### Your task
Copy everything in the records exactly; the pictures stay out.

Data to examine section start

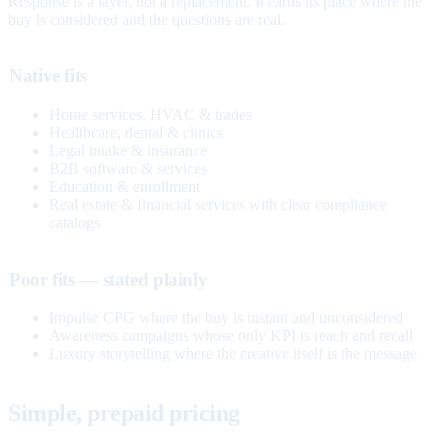
Response is a layer, not a replacement. It earns its place where the
buy is considered and the questions are real.
Native fits
Home services, HVAC & trades
Healthcare, dental & clinics
Legal intake & insurance
B2B software & services
Education & enrollment
Real estate & financial services with clear compliance
catalogs
Poor fits — stated plainly
Impulse CPG where the buy is instant and unconsidered
Awareness campaigns whose only KPI is reach and recall
Luxury storytelling where the creative itself is the message
Simple, prepaid pricing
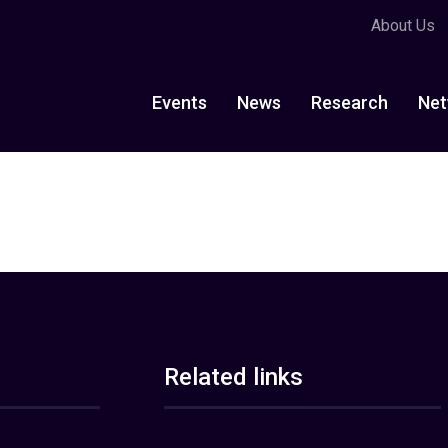
About Us
Events
News
Research
Net
Related links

Data to examine section end

### Response
Response is a layer, not a replacement. It earns its place where the
buy is considered and the questions are real.
Native fits
Home services, HVAC & trades
Healthcare, dental & clinics
Legal intake & insurance
B2B software & services
Education & enrollment
Real estate & financial services with clear compliance
catalogs
Poor fits — stated plainly
Impulse CPG where the buy is instant and unconsidered
Awareness campaigns whose only KPI is reach and recall
Luxury storytelling where the creative itself is the message
Simple, prepaid pricing
About Us
Events
News
Research
Net
Related links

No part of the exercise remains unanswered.